Nothing should appear in the answer except the lines below from the line containing "Use the concurrent-ruby semaphore (or" through the line containing "time. Um, and also there was this sense of I", copied exactly, with pictures left out.

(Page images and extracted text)
::::::
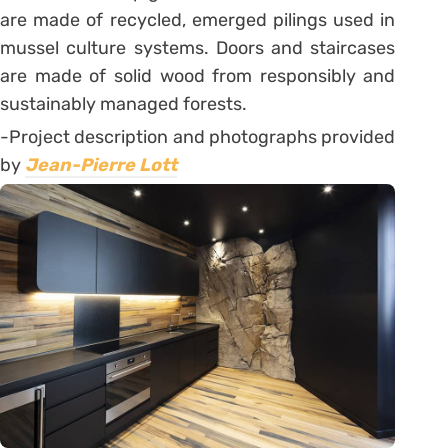
are made of recycled, emerged pilings used in
mussel culture systems. Doors and staircases
are made of solid wood from responsibly and
sustainably managed forests.
-Project description and photographs provided
by
Jean-Pierre Lott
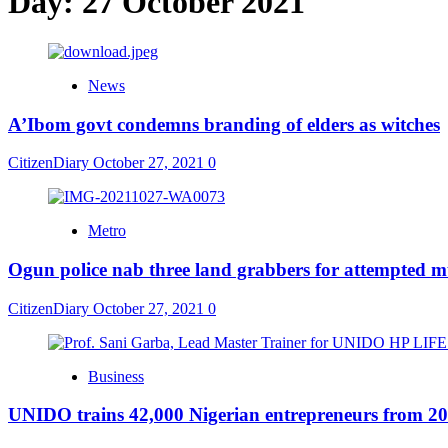
Day:
27 October 2021
News
A’Ibom govt condemns branding of elders as witches
CitizenDiary
October 27, 2021
0
Metro
Ogun police nab three land grabbers for attempted 
CitizenDiary
October 27, 2021
0
Business
UNIDO trains 42,000 Nigerian entrepreneurs from 20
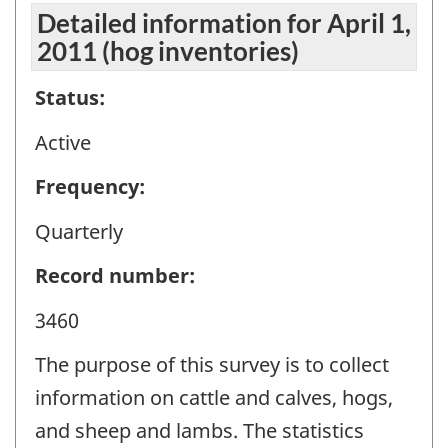
Detailed information for April 1,
2011 (hog inventories)
Status:
Active
Frequency:
Quarterly
Record number:
3460
The purpose of this survey is to collect
information on cattle and calves, hogs,
and sheep and lambs. The statistics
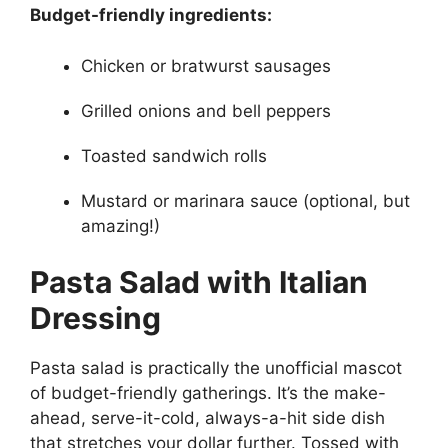
Budget-friendly ingredients:
Chicken or bratwurst sausages
Grilled onions and bell peppers
Toasted sandwich rolls
Mustard or marinara sauce (optional, but
amazing!)
Pasta Salad with Italian
Dressing
Pasta salad is practically the unofficial mascot
of budget-friendly gatherings. It’s the make-
ahead, serve-it-cold, always-a-hit side dish
that stretches your dollar further. Tossed with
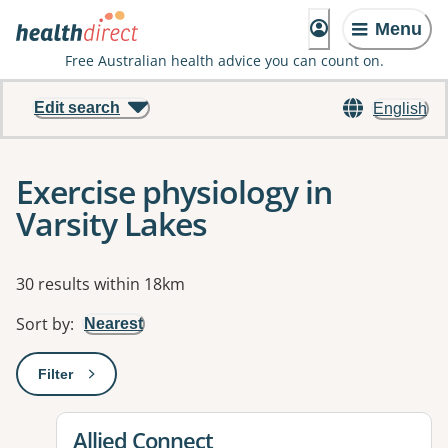
Menu
Free Australian health advice you can count on.
Edit search
English
Exercise physiology in
Varsity Lakes
Results
30 results within 18km
Sort by
:
Nearest
Filter
: This will open a modal to apply one or more filters
View details for
Allied Connect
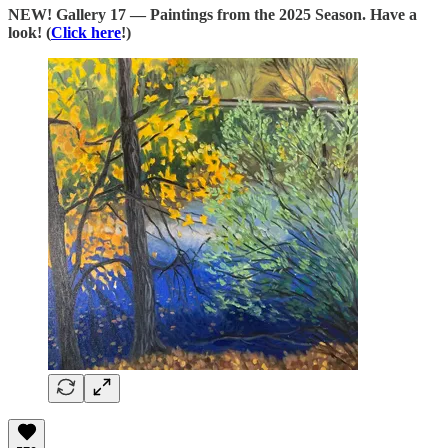
NEW! Gallery 17 — Paintings from the 2025 Season. Have a
look! (
Click here
!)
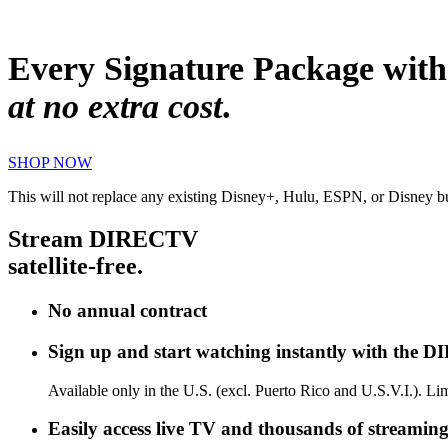
Every Signature Package with
at no extra cost
.
SHOP NOW
This will not replace any existing Disney+, Hulu, ESPN, or Disney 
Stream DIRECTV
satellite-free.
No annual contract
Sign up and start watching instantly with the 
Available only in the U.S. (excl. Puerto Rico and U.S.V.I.). 
Easily access live TV and thousands of streaming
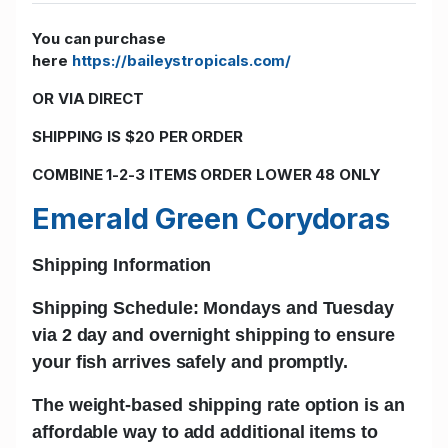
You can purchase
here
https://baileystropicals.com/
OR VIA DIRECT
SHIPPING IS $20 PER ORDER
COMBINE 1-2-3 ITEMS ORDER LOWER 48 ONLY
Emerald Green Corydoras
Shipping Information
Shipping Schedule: Mondays and Tuesday
via 2 day and
overnight shipping
to ensure
your fish arrives safely and promptly.
The w
eight-based shipping rate
option is an
affordable way to add additional items to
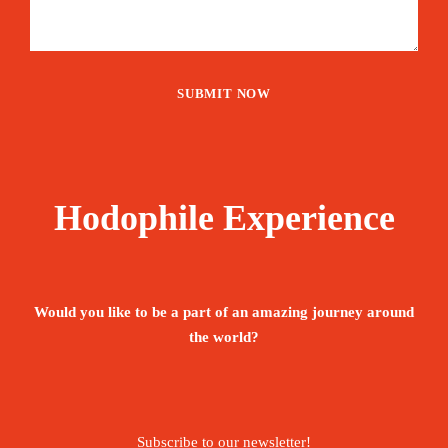
Hodophile Experience
Would you like to be a part of an amazing journey around
the world?
Subscribe to our newsletter!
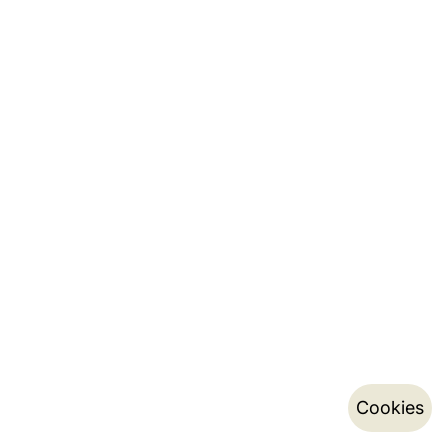
Cookies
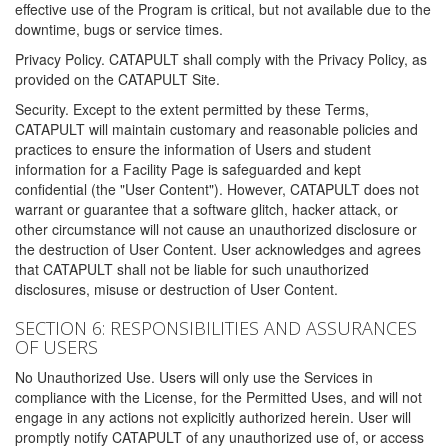
effective use of the Program is critical, but not available due to the
downtime, bugs or service times.
Privacy Policy. CATAPULT shall comply with the Privacy Policy, as
provided on the CATAPULT Site.
Security. Except to the extent permitted by these Terms,
CATAPULT will maintain customary and reasonable policies and
practices to ensure the information of Users and student
information for a Facility Page is safeguarded and kept
confidential (the "User Content"). However, CATAPULT does not
warrant or guarantee that a software glitch, hacker attack, or
other circumstance will not cause an unauthorized disclosure or
the destruction of User Content. User acknowledges and agrees
that CATAPULT shall not be liable for such unauthorized
disclosures, misuse or destruction of User Content.
SECTION 6: RESPONSIBILITIES AND ASSURANCES
OF USERS
No Unauthorized Use. Users will only use the Services in
compliance with the License, for the Permitted Uses, and will not
engage in any actions not explicitly authorized herein. User will
promptly notify CATAPULT of any unauthorized use of, or access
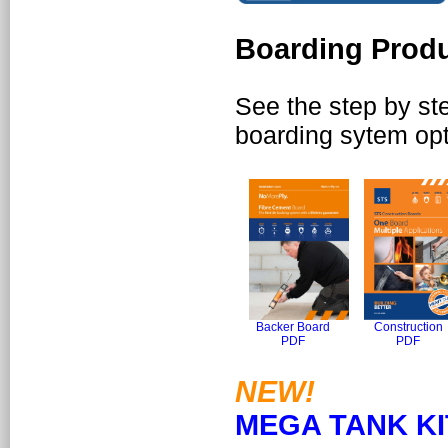
Boarding Produ
See the step by step
boarding sytem opt
Backer Board
Construction
PDF
PDF
NEW!
MEGA TANK KI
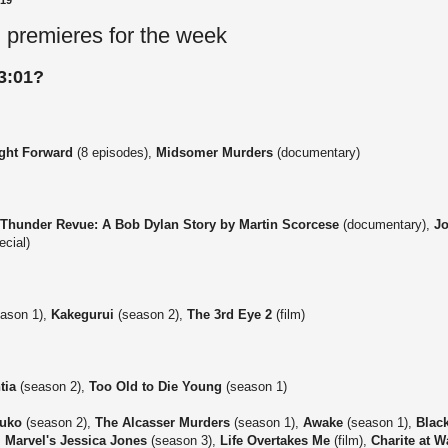
019
 premieres for the week
3:01?
ight Forward
(8 episodes),
Midsomer Murders
(documentary)
 Thunder Revue: A Bob Dylan Story by Martin Scorcese
(documentary),
Jo
ecial)
ason 1),
Kakegurui
(season 2),
The 3rd Eye 2
(film)
tia
(season 2),
Too Old to Die Young
(season 1)
suko
(season 2),
The Alcasser Murders
(season 1),
Awake
(season 1),
Blac
,
Marvel's Jessica Jones
(season 3),
Life Overtakes Me
(film),
Charite at W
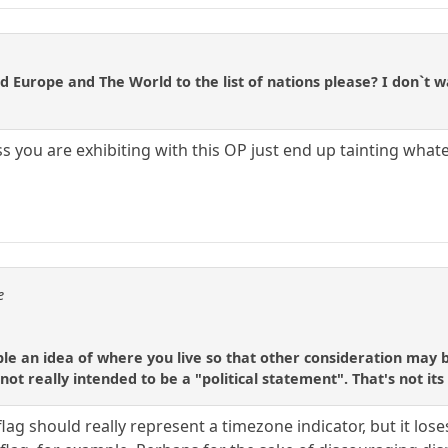
d Europe and The World to the list of nations please? I don`t wa
 you are exhibiting with this OP just end up tainting whate
e
ople an idea of where you live so that other consideration may 
 not really intended to be a "political statement". That's not it
le flag should really represent a timezone indicator, but it 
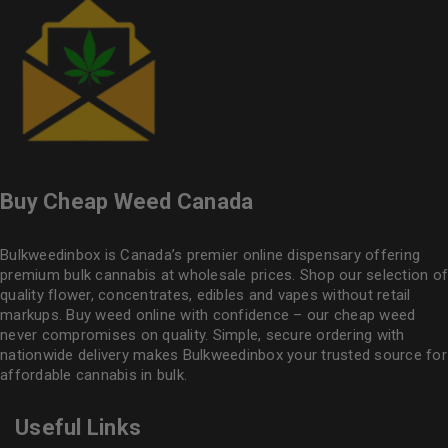
Buy Cheap Weed Canada
Bulkweedinbox is Canada’s premier online dispensary offering
premium bulk cannabis at wholesale prices. Shop our selection of
quality flower
, concentrates, edibles and vapes without retail
markups. Buy weed online with confidence – our cheap weed
never compromises on quality. Simple, secure ordering with
nationwide delivery makes
Bulkweedinbox
your trusted source for
affordable cannabis in bulk.
Useful Links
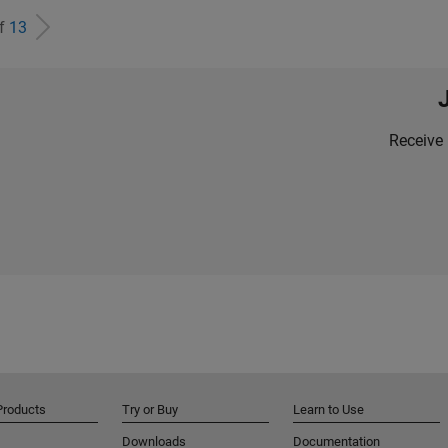
of
13
Receive 
Products
Try or Buy
Learn to Use
Downloads
Documentation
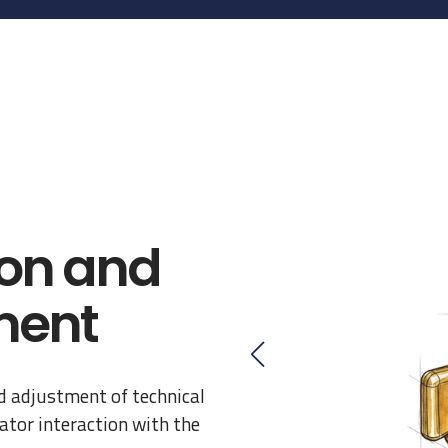
on and
ment
d adjustment of technical
tor interaction with the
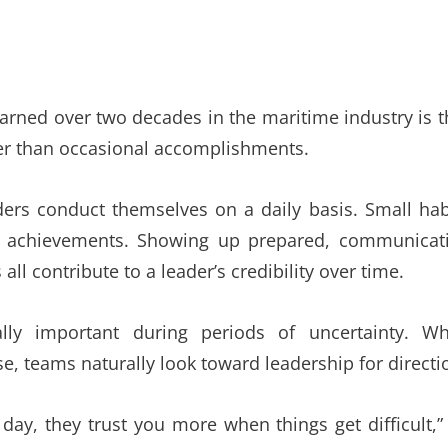
arned over two decades in the maritime industry is t
ther than occasional accomplishments.
rs conduct themselves on a daily basis. Small hab
r achievements. Showing up prepared, communicat
ll contribute to a leader’s credibility over time.
lly important during periods of uncertainty. W
e, teams naturally look toward leadership for directi
day, they trust you more when things get difficult,”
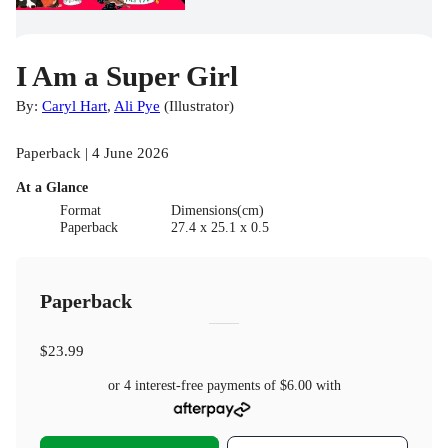
I Am a Super Girl
By:
Caryl Hart
,
Ali Pye
(
Illustrator
)
Paperback | 4 June 2026
At a Glance
Format
Dimensions(cm)
Paperback
27.4 x 25.1 x 0.5
Paperback
$23.99
or 4 interest-free payments of
$6.00
with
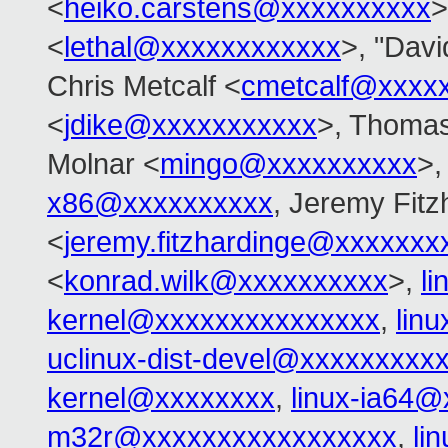
<
heiko.carstens@xxxxxxxxxx
>
<
lethal@xxxxxxxxxxxx
>, "Davi
Chris Metcalf <
cmetcalf@xxxx
<
jdike@xxxxxxxxxxx
>, Thomas
Molnar <
mingo@xxxxxxxxxx
>,
x86@xxxxxxxxxx
, Jeremy Fitz
<
jeremy.fitzhardinge@xxxxxxx
<
konrad.wilk@xxxxxxxxxx
>,
l
kernel@xxxxxxxxxxxxxxx
,
lin
uclinux-dist-devel@xxxxxxxxx
kernel@xxxxxxxx
,
linux-ia64
m32r@xxxxxxxxxxxxxxxxx
,
li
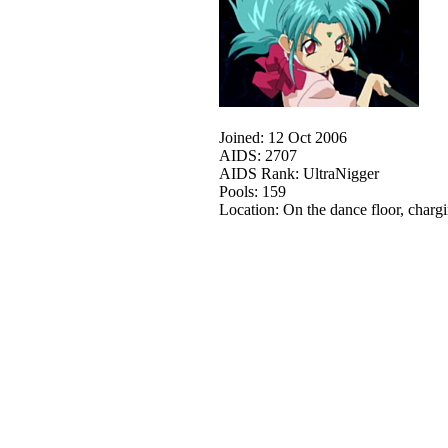
Joined: 12 Oct 2006
AIDS: 2707
AIDS Rank: UltraNigger
Pools: 159
Location: On the dance floor, charg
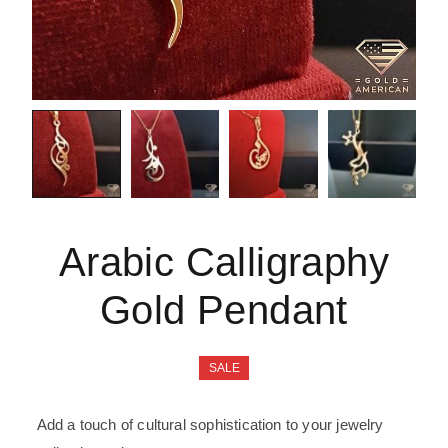
Arabic Calligraphy
Gold Pendant
SALE
Add a touch of cultural sophistication to your jewelry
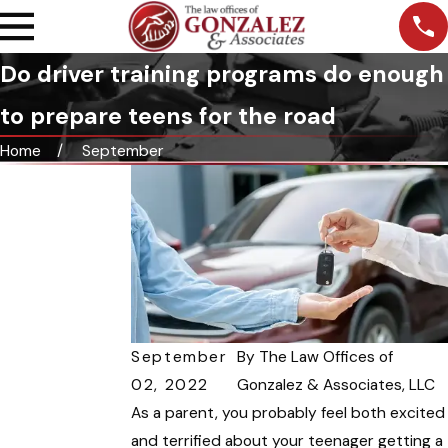
Do driver training programs do enough
to prepare teens for the road
Home
September
September
By
The Law Offices of
02, 2022
Gonzalez & Associates, LLC
As a parent, you probably feel both excited
and terrified about your teenager getting a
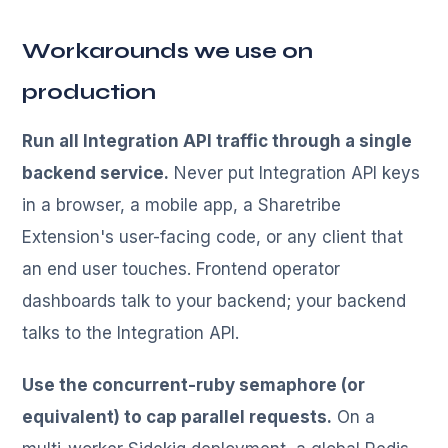
Workarounds we use on
production
Run all Integration API traffic through a single
backend service.
Never put Integration API keys
in a browser, a mobile app, a Sharetribe
Extension's user-facing code, or any client that
an end user touches. Frontend operator
dashboards talk to your backend; your backend
talks to the Integration API.
Use the concurrent-ruby semaphore (or
equivalent) to cap parallel requests.
On a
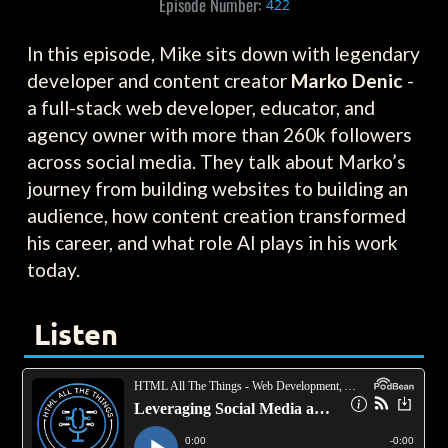
Episode Number:
422
In this episode, Mike sits down with legendary
developer and content creator
Marko Denic
-
a full-stack web developer, educator, and
agency owner with more than 260k followers
across social media. They talk about Marko’s
journey from building websites to building an
audience, how content creation transformed
his career, and what role AI plays in his work
today.
Listen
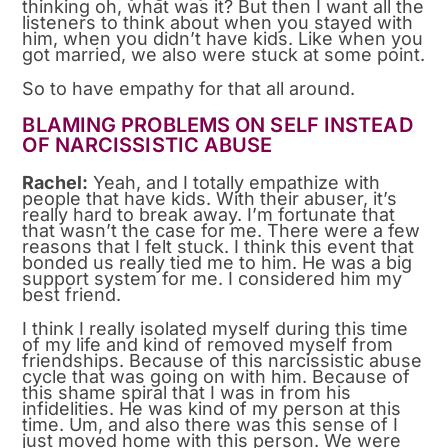
thinking oh, what was it? But then I want all the
listeners to think about when you stayed with
him, when you didn’t have kids. Like when you
got married, we also were stuck at some point.
So to have empathy for that all around.
BLAMING PROBLEMS ON SELF INSTEAD
OF NARCISSISTIC ABUSE
Rachel:
Yeah, and I totally empathize with
people that have kids. With their abuser, it’s
really hard to break away. I’m fortunate that
that wasn’t the case for me. There were a few
reasons that I felt stuck. I think this event that
bonded us really tied me to him. He was a big
support system for me. I considered him my
best friend.
I think I really isolated myself during this time
of my life and kind of removed myself from
friendships. Because of this narcissistic abuse
cycle that was going on with him. Because of
this shame spiral that I was in from his
infidelities. He was kind of my person at this
time. Um, and also there was this sense of I
just moved home with this person. We were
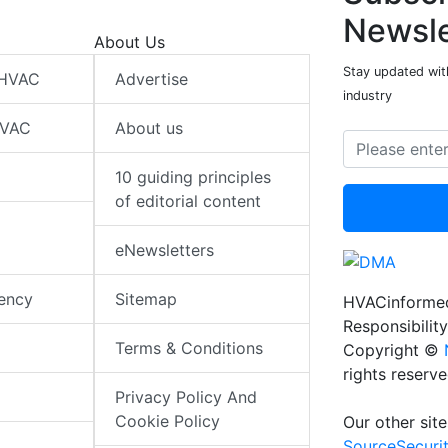
Newsle
About Us
Stay updated wit
 HVAC
Advertise
industry
HVAC
About us
10 guiding principles
of editorial content
eNewsletters
iency
Sitemap
HVACinformed
Responsibility
Terms & Conditions
Copyright ©
rights reserv
Privacy Policy And
Cookie Policy
Our other site
SourceSecuri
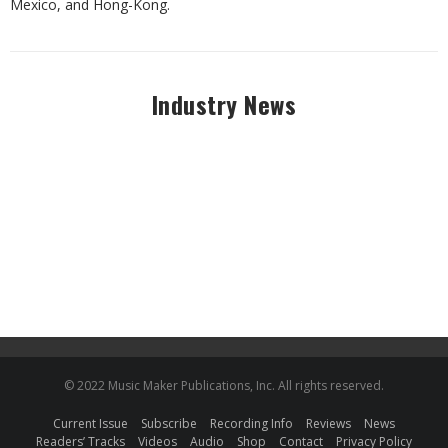
Mexico, and Hong-Kong.
Industry News
© 2022 Music Maker Publications, Inc. All rights reserved.
Current Issue
Subscribe
Recording Info
Reviews
News
Readers’ Tracks
Videos
Audio
Shop
Contact
Privacy Policy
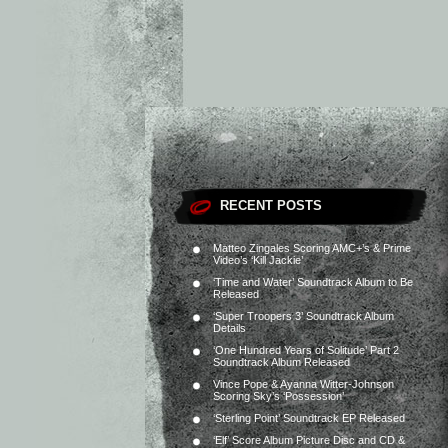
RECENT POSTS
Matteo Zingales Scoring AMC+’s & Prime
Video’s ‘Kill Jackie’
‘Time and Water’ Soundtrack Album to Be
Released
‘Super Troopers 3’ Soundtrack Album
Details
‘One Hundred Years of Solitude’ Part 2
Soundtrack Album Released
Vince Pope & Ayanna Witter-Johnson
Scoring Sky’s ‘Possession’
‘Sterling Point’ Soundtrack EP Released
‘Elf’ Score Album Picture Disc and CD &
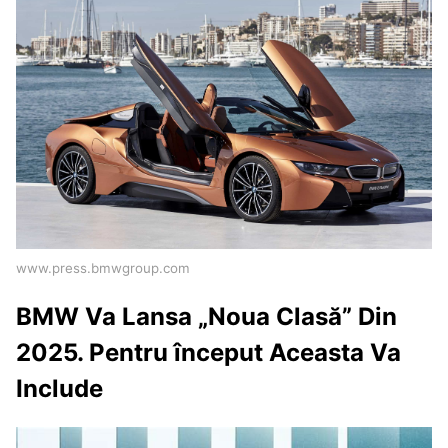
www.press.bmwgroup.com
BMW Va Lansa „Noua Clasă” Din
2025. Pentru început Aceasta Va
Include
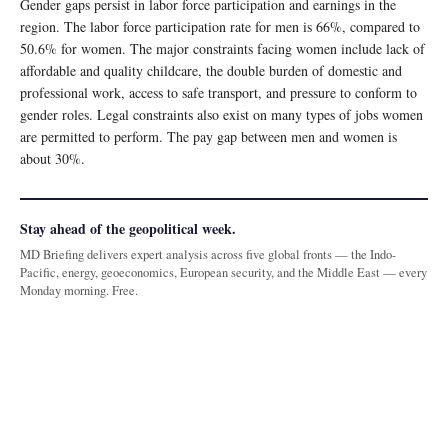
Gender gaps persist in labor force participation and earnings in the
region. The labor force participation rate for men is 66%, compared to
50.6% for women. The major constraints facing women include lack of
affordable and quality childcare, the double burden of domestic and
professional work, access to safe transport, and pressure to conform to
gender roles. Legal constraints also exist on many types of jobs women
are permitted to perform. The pay gap between men and women is
about 30%.
Stay ahead of the geopolitical week.
MD Briefing delivers expert analysis across five global fronts — the Indo-
Pacific, energy, geoeconomics, European security, and the Middle East — every
Monday morning. Free.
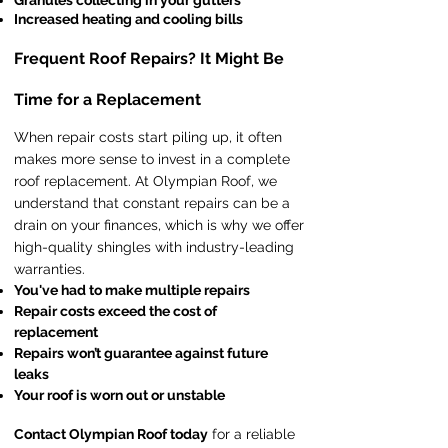
Granules collecting in your gutters
Increased heating and cooling bills
Frequent Roof Repairs? It Might Be
Time for a Replacement
When repair costs start piling up, it often
makes more sense to invest in a complete
roof replacement. At Olympian Roof, we
understand that constant repairs can be a
drain on your finances, which is why we offer
high-quality shingles with industry-leading
warranties.
You've had to make multiple repairs
Repair costs exceed the cost of
replacement
Repairs won’t guarantee against future
leaks
Your roof is worn out or unstable
Contact Olympian Roof today
for a reliable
::::::
▸ **SOLVED EXERCISE**:
Use the concurrent-ruby semaphore (or
equivalent) to cap parallel requests.
On a
Episode Number:
422
In this episode, Mike sits down with legendary
developer and content creator
Marko Denic
-
a full-stack web developer, educator, and
agency owner with more than 260k followers
across social media. They talk about Marko’s
journey from building websites to building an
audience, how content creation transformed
his career, and what role AI plays in his work
today.
Listen
thinking oh, what was it? But then I want all the
listeners to think about when you stayed with
him, when you didn’t have kids. Like when you
got married, we also were stuck at some point.
So to have empathy for that all around.
BLAMING PROBLEMS ON SELF INSTEAD
OF NARCISSISTIC ABUSE
Rachel:
Yeah, and I totally empathize with
people that have kids. With their abuser, it’s
really hard to break away. I’m fortunate that
that wasn’t the case for me. There were a few
reasons that I felt stuck. I think this event that
bonded us really tied me to him. He was a big
support system for me. I considered him my
best friend.
I think I really isolated myself during this time
of my life and kind of removed myself from
friendships. Because of this narcissistic abuse
cycle that was going on with him. Because of
this shame spiral that I was in from his
infidelities. He was kind of my person at this
time. Um, and also there was this sense of I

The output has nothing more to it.